Is there some PHP language construct I'm missing (something similar to array unpacking) that will allow me to choose at runtime which variables to pass as arguments to bind_param? Or is there some other approach I haven't considered that will let me solve this simple problem cleanly and safely?
You can easily combine 2 and 3 by means of my SafeMySQL library.
The code will look like
$allowed = array('title','url','body','rating','term','type');
$data = $db->filterArray($_POST,$allowed);
$sql = "UPDATE table SET ?u WHERE id=?i";
$db->query($sql, $data, $_POST['id']);
note that $allowed array doesn't make all these fields necessarily updated - it just filters POST fields out.
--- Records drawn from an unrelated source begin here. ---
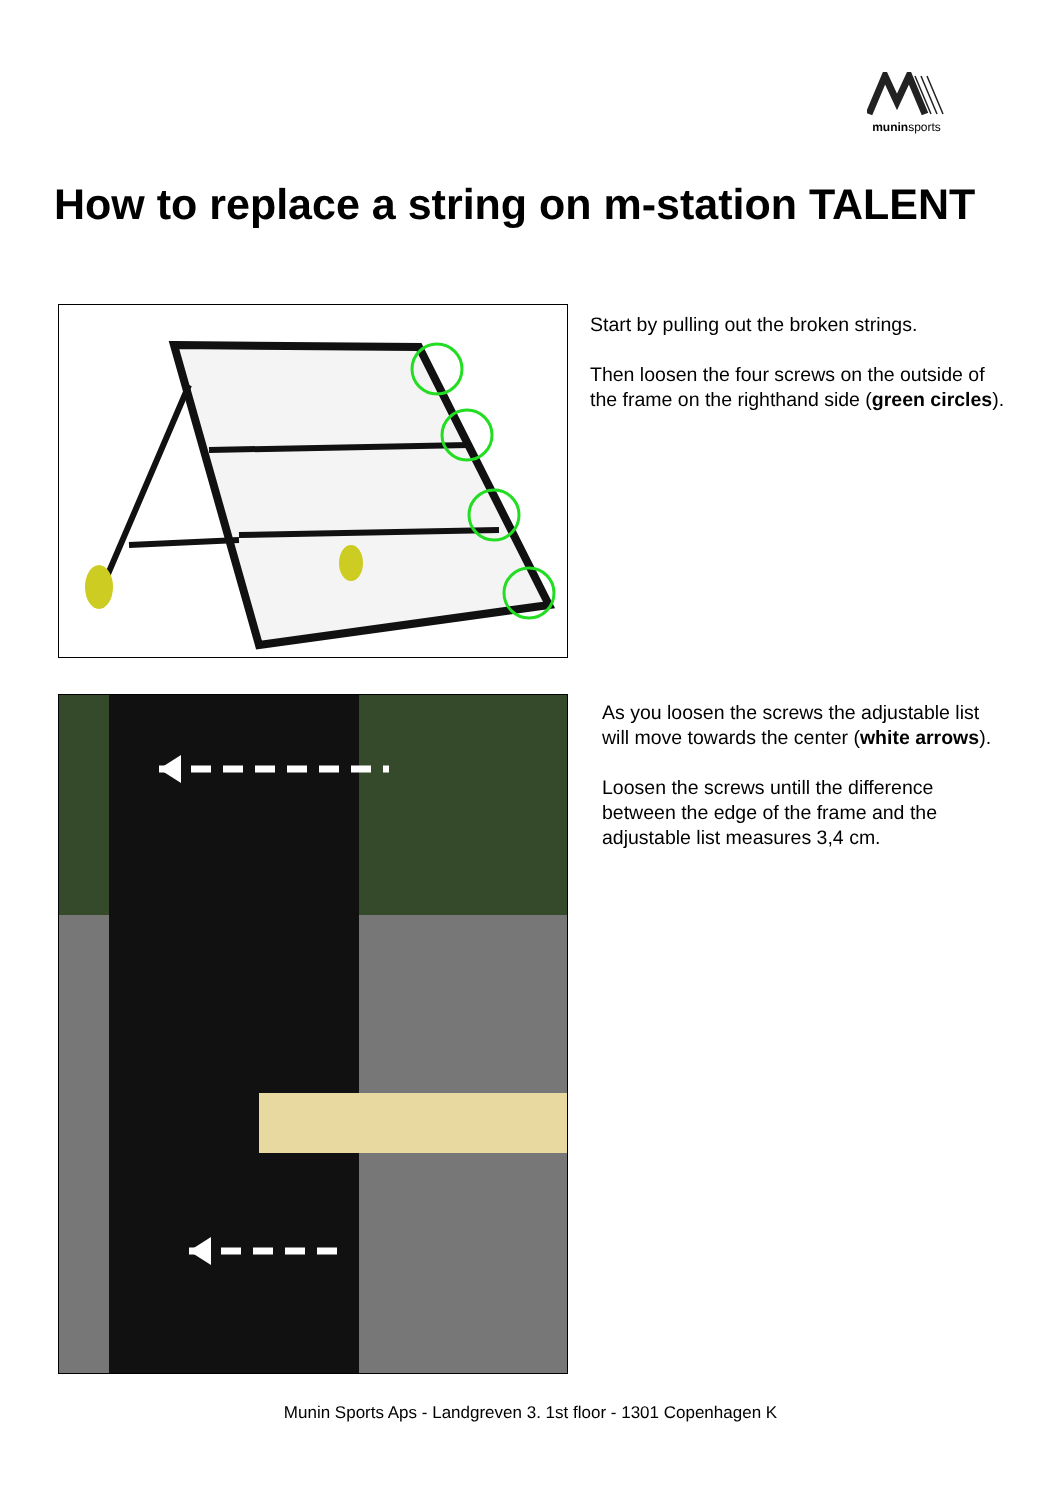muninsports
How to replace a string on m-station TALENT
Start by pulling out the broken strings.
Then loosen the four screws on the outside of
the frame on the righthand side (green circles).
As you loosen the screws the adjustable list
will move towards the center (white arrows).
Loosen the screws untill the difference
between the edge of the frame and the
adjustable list measures 3,4 cm.
Munin Sports Aps - Landgreven 3. 1st floor - 1301 Copenhagen K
So, even $_POST with only id and url would be correctly updated.
Nevertheless, using prepared statements, although toilsome, also quite possible.
See the code below
public function update($data, $table, $where) {
$data_str = '' ;
foreach ($data as $column => $value) {
//append comma each time after first item
if (!empty($data_str)) $data_str .= ', ' ;
$data_str .= "$column = $value" ;
}
$sql = "UPDATE $table SET $data_str WHERE $where";
mysqli_query($sql) or die(mysqli_error());
return true;
}
$data is an array, in your case it's $_POST.
If you want to be more specific about the data to be saved from $_POST array, you can define an array of allowed columns. For example,
$allowed = array('id', 'username', 'email', 'password');
By doing this, you can filter your $_POST array and pass it to update() function.